Thursday, May 27, 2021

Revelation 2:9-10: Poor, Yet Rich

Greek (SBLGNT): Οἶδά σου τὴν θλῖψιν καὶ τὴν πτωχείαν, ἀλλὰ πλούσιος εἶ, καὶ τὴν βλασφημίαν ἐκ τῶν λεγόντων Ἰουδαίους εἶναι ἑαυτούς, καὶ οὐκ εἰσίν, ἀλλὰ συναγωγὴ τοῦ Σατανᾶ. μηδὲν φοβοῦ ἃ μέλλεις πάσχειν. ἰδοὺ μέλλει βάλλειν ὁ διάβολος ἐξ ὑμῶν εἰς φυλακὴν ἵνα πειρασθῆτε, καὶ ἕξετε θλῖψιν ἡμερῶν δέκα. γίνου πιστὸς ἄχρι θανάτου, καὶ δώσω σοι τὸν στέφανον τῆς ζωῆς.

See https://www.biblegateway.com/passage/?search=Revelation+2%3A9-10&version=SBLGNT

Revelation 2:9-10 constitutes part of the resurrected Christ's direction to the seven congregations: the ecclesia and "angel" he now addresses is Smyrna. The city was in Asia Minor (now Izmir, Turkey), "about forty miles north of Ephesus." See the extended note in C. Koester, Revelation,  271-273.

Strabo writes: "the distance from Ephesus to Smyrna is a journey, in a straight line, of three hundred and twenty stadia, for the distance to Metropolis is one hundred and twenty stadia and the remainder to Smyrna, whereas the coasting voyage is but slightly short of two thousand two hundred" (Geography XIV.1.2).

One source defines stadia (plural of stadium) as "an ancient Greek and Roman unit of length," with a stadium equaling approximately 607 feet (185 meters). See https://www.wordreference.com/definition/stadia

With some of the historical context in mind, I will now provide a translation and analysis of 2:9-10, drawing on numerous NT sources (books, journal articles, and lexica).

Οἶδά σου τὴν θλῖψιν καὶ τὴν πτωχείαν, ἀλλὰ πλούσιος εἶ-"I know your tribulation and poverty, but you are rich"

Beckwith, Apocalypse, page 453: θλῖψιν, tribulation : the context shows that persecution of some kind is meant ; the meaning cannot be restricted to the sufferings of poverty. That the poverty of the Smyrnaean Christians was due to the confiscation of their property and so was a part of their persecution (the view of some com.) is without intimation here, though it is conceivable. πλούσιος, rich: i.e. in spiritual possessions, cf. [Rev] 3:18, 2 Co. 6:10, Mt. 6:20. For the writer's habit of inserting a parenthesis see p. 243.

τὴν πτωχείαν conveys the idea of extreme poverty and destitution--being completely impoverished (Stefanovic, Revelation of Jesus Christ).

Work instructions: In the commentary on Revelation 2:9-10, roughly how long is one stadium?

Information supplied:

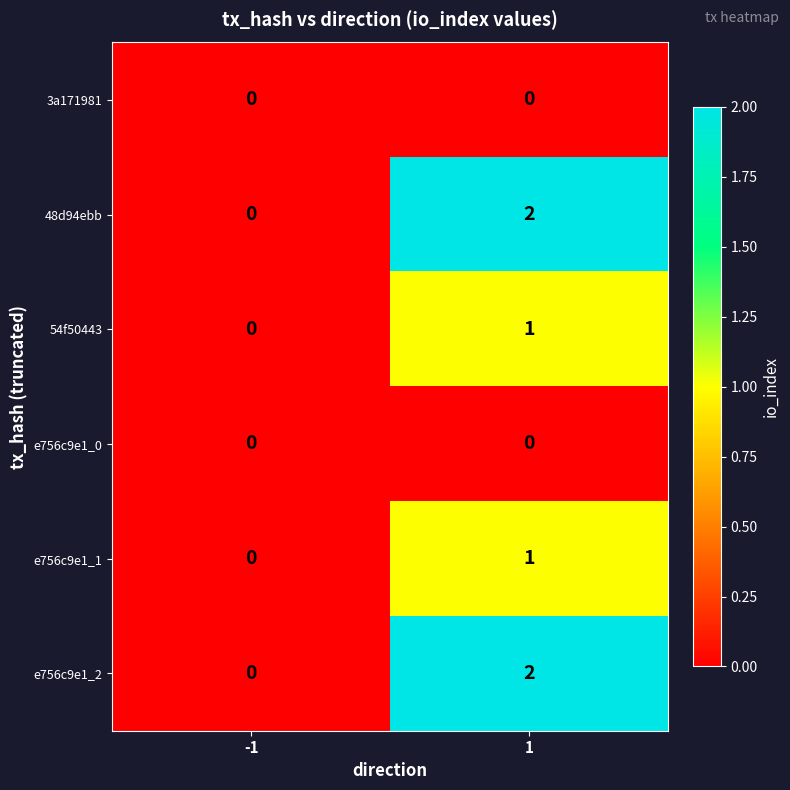

At how many categories does at least one series exceed 1?

1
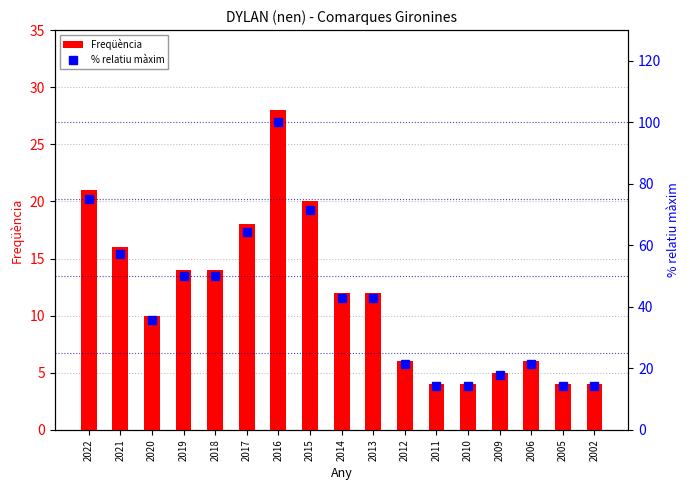

Where is Freqüència nearest to the value 16?

2021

Task answer: About 607 feet (185 meters).